6. The method as recited in claim 1, further comprising performing centrifugation for separating the mother liquor from the formed one or more crystals of the potassium antimony tartrate, wherein the mother liquor being transferred to each of the one or more jacketed reactors for performing the production of the potassium antimony tartrate and for washing.
7. The method as recited in claim 1, further comprising washing the formed one or more crystals of the potassium antimony tartrate with water to extract the mother liquor entrapped in each of the one or more crystals of the potassium antimony tartrate, wherein the one or more crystals of the potassium antimony tartrate being dried and ground.
8. The method as recited in claim 1, further comprising performing washing of the solid residue obtained from the filtering of the slurry of the leached solution of the one or more residues bearing antimony along with the mother liquor obtained from the centrifugation by adding the de-mineralized water or steam condensate water, wherein the washing being done to wash out soluble antimony from the solid residue, wherein the washing being performed for half to three hours and wherein the washing being performed at a temperature of 300C to 900C.
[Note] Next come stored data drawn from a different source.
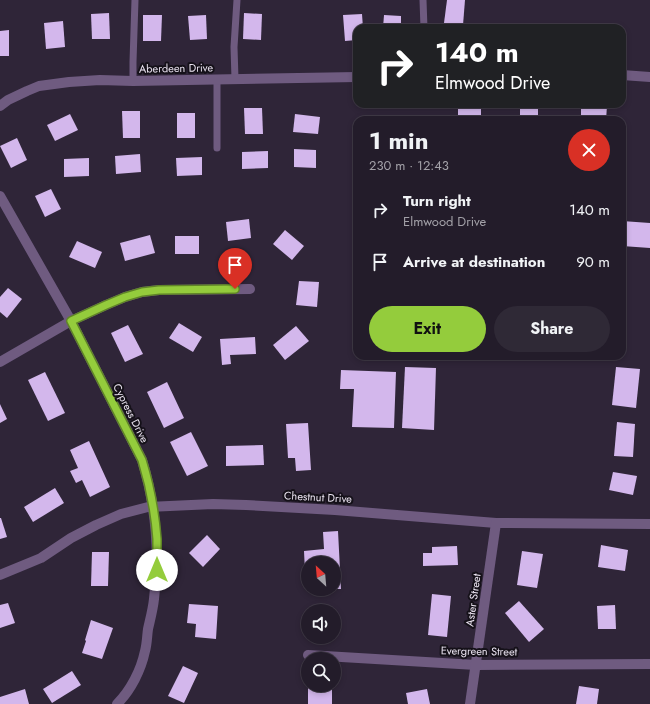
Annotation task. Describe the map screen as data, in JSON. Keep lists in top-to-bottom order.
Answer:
{
  "streets": {
    "street": [
      "Aberdeen Drive",
      "Cypress Drive",
      "Chestnut Drive",
      "Aster Street",
      "Evergreen Street"
    ]
  },
  "crossings": [
    ["Cypress Drive", "Chestnut Drive"],
    ["Chestnut Drive", "Aster Street"],
    ["Aster Street", "Evergreen Street"]
  ],
  "north": "top left",
  "page": {
    "turn": ["140 m", "Elmwood Drive"],
    "heading": ["1 min", "230 m · 12:43"],
    "list": [
      {
        "name": "Turn right",
        "note": "Elmwood Drive",
        "value": "140 m"
      },
      {
        "name": "Arrive at destination",
        "value": "90 m"
      }
    ],
    "buttons": ["Exit", "Share"]
  }
}
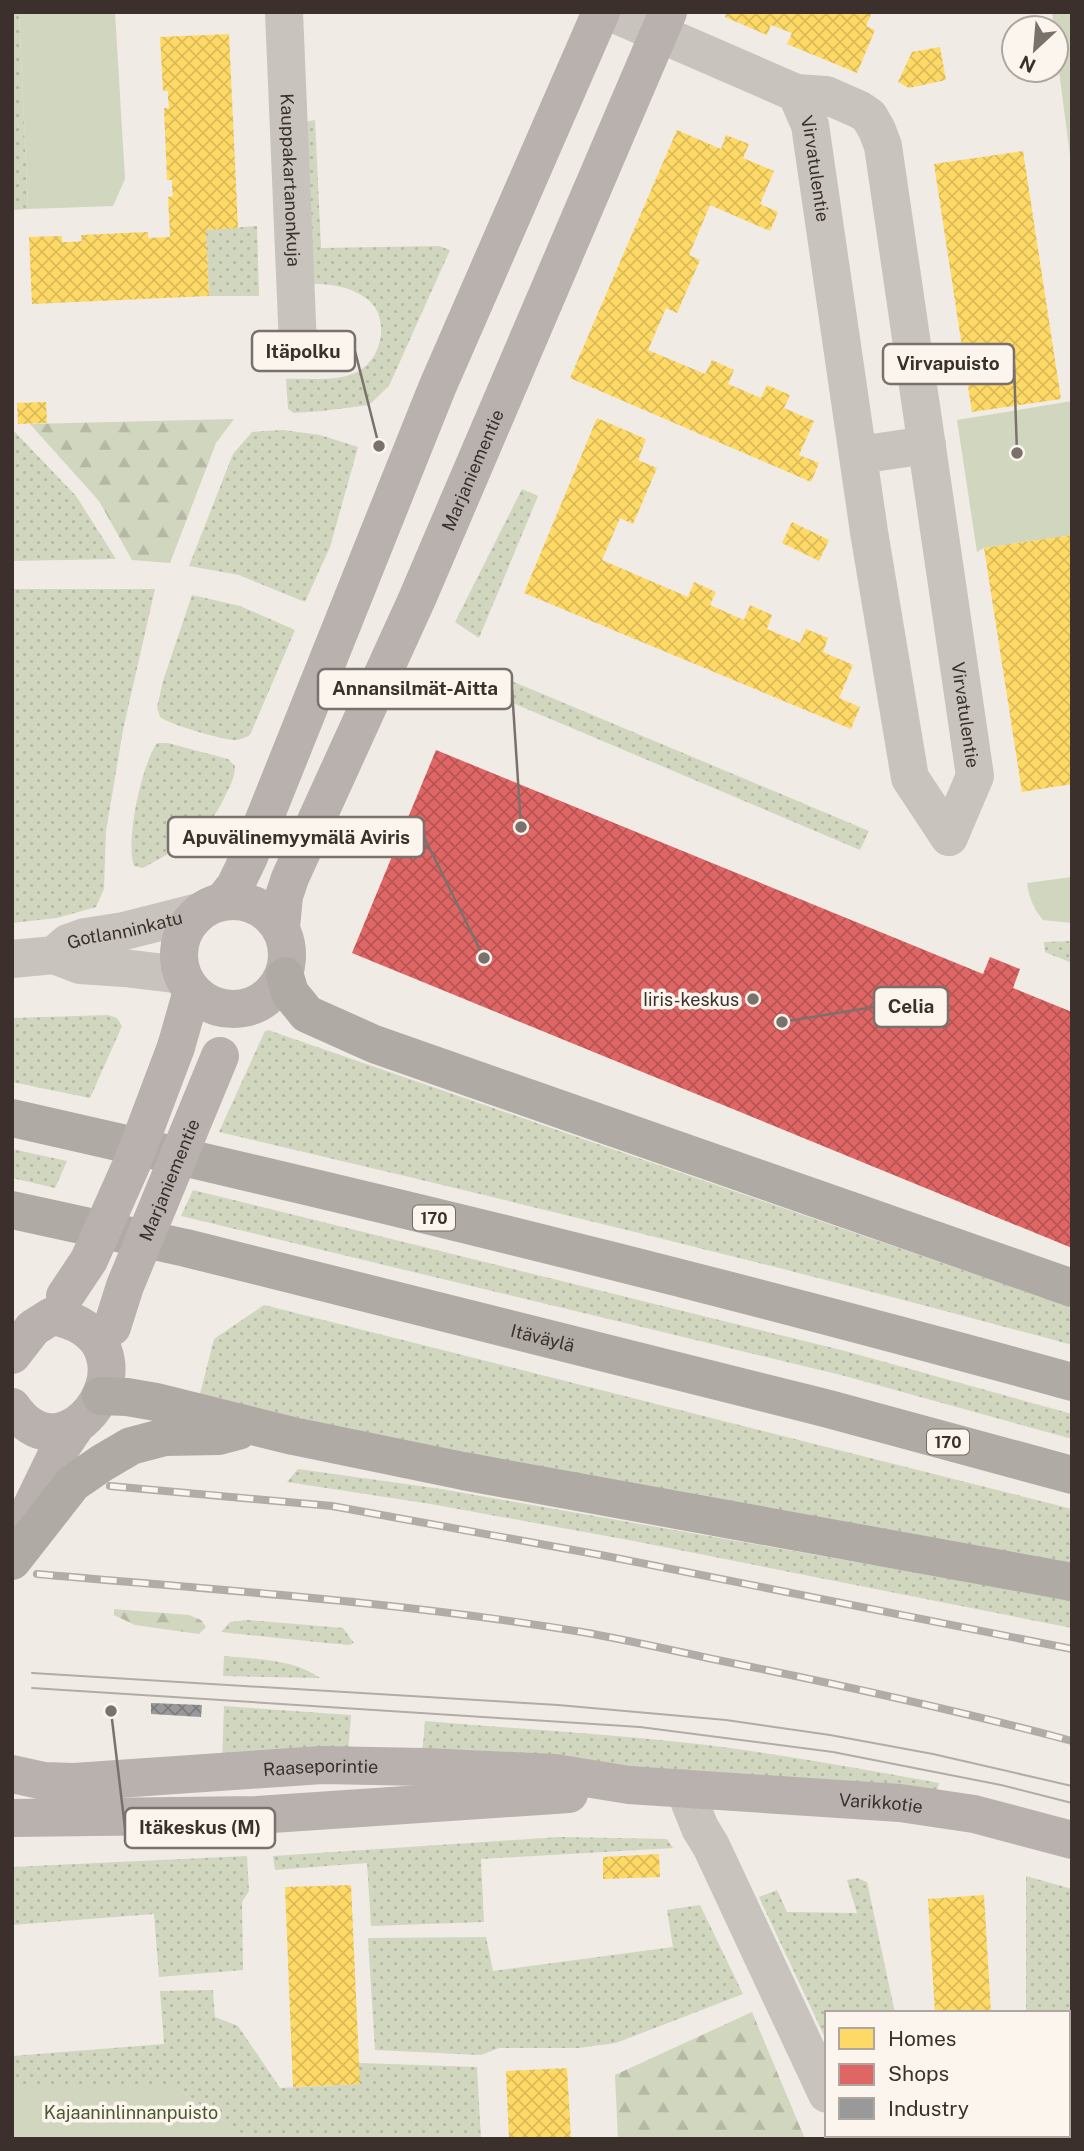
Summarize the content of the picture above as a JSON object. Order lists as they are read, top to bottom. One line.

9. The method as recited in claim 8, further comprising filtering slurry retrieved after the washing of the solid residue based on antimony content in the slurry, wherein a filtrate obtained after the filtering being transferred to each of the one or more jacketed reactors when the antimony content is low and wherein the filtrate being transferred to the jacketed crystallizer for the crystallization when the antimony content is high.
10. The method as recited in claim 1, wherein the first pre-determined interval of time for the leaching of the one or more residues bearing antimony being between two to eight hours and wherein the second pre-determined interval of time being 0.5 to 4hours.